Ellison & Klein (2001) apply these numbers to optimality theory in linguistics. In this theory, grammars for natural languages are constructed by ranking certain constraints, and (in a phenomenon called factorial typology) the number of different grammars that can be formed in this way is limited to the number of permutations of the constraints. A paper reviewed by Ellison and Klein suggested an extension of this linguistic model in which ties between constraints are allowed, so that the ranking of constraints becomes a weak order rather than a total order. As they point out, the much larger magnitude of the ordered Bell numbers, relative to the corresponding factorials, allows this theory to generate a much richer set of grammars.

===Other===
If a fair coin (with equal probability of heads or tails) is flipped repeatedly until the first time the result is heads, the number of tails follows a geometric distribution.
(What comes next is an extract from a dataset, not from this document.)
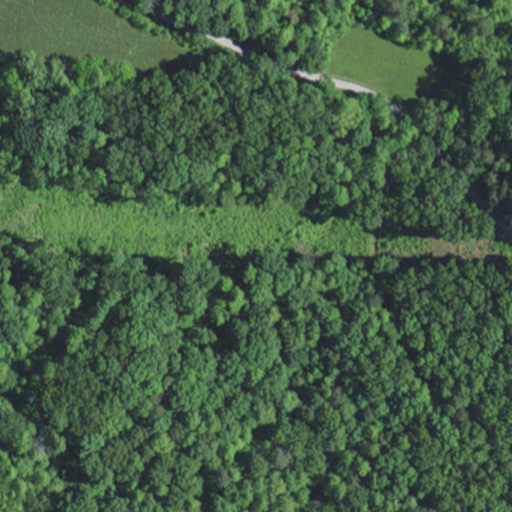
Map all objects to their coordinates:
road: (349, 77)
The moments of this distribution are the ordered Bell numbers.

Although the ordinary generating function of the ordered Bell numbers fails to converge, it describes a power series that (evaluated at $\tfrac1n$ and then multiplied by $\tfrac2n$) provides an asymptotic expansion for the resistance distance of opposite vertices of an $n$-dimensional hypercube graph. Truncating this series to a bounded number of terms and then applying the result for unbounded values of $n$ approximates the resistance to arbitrarily high order.
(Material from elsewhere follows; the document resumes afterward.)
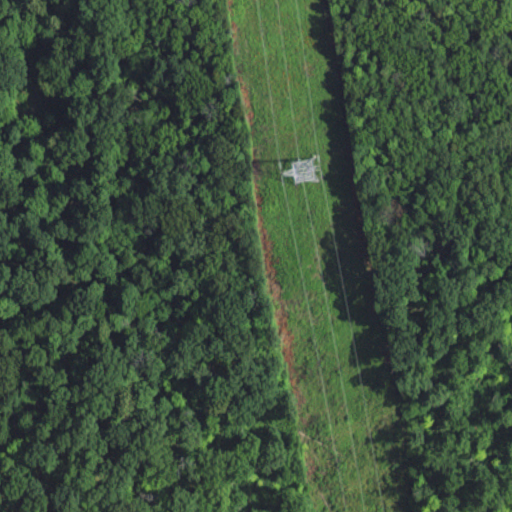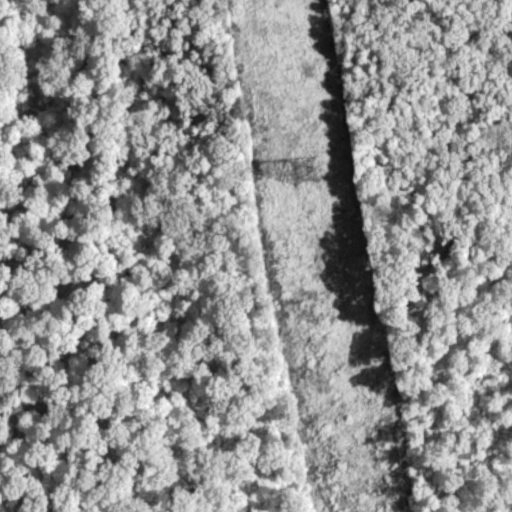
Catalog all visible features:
power tower: (304, 174)
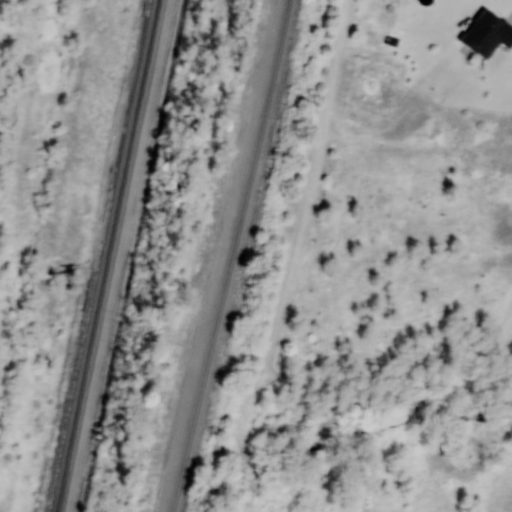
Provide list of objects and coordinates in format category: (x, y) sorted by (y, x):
railway: (110, 256)
railway: (234, 256)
In the algebra of noncommutative rings, an analogous construction to the (commutative) quasisymmetric functions produces a graded algebra WQSym whose dimensions in each grade are given by the ordered Bell numbers.
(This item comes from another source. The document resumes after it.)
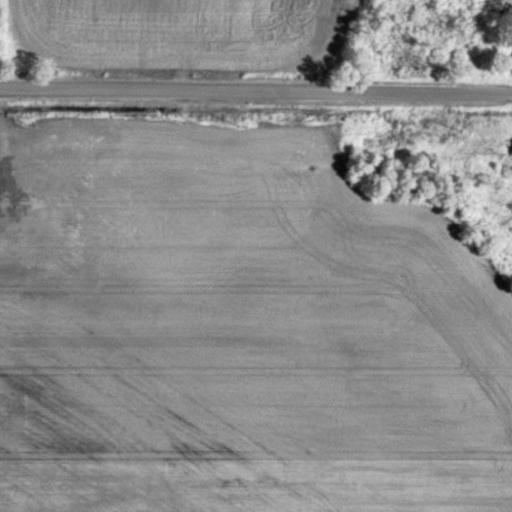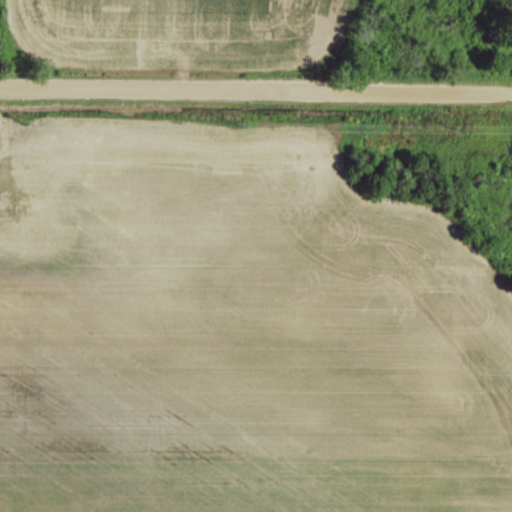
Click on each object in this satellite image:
road: (256, 91)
In spam filtering, the problem of assigning weights to sequences of words with the property that the weight of any sequence exceeds the sum of weights of all its subsequences can be solved by using weight $W(n)$ for a sequence of $n$ words, where $W(n)$ is obtained from the recurrence equation
$$W(n)=1+\sum_{k=1}^{n-1}\binom{n}{k}W(n-1),$$
with base case $W(1)=0$. This recurrence differs from the one given earlier for the ordered Bell numbers, in two respects: omitting the $W(0)$ term from the sum (because only nonempty sequences are considered), and adding one separately from the sum (to make the result exceed, rather than equalling, the sum). These differences have offsetting effects, and the resulting weights are the ordered Bell numbers.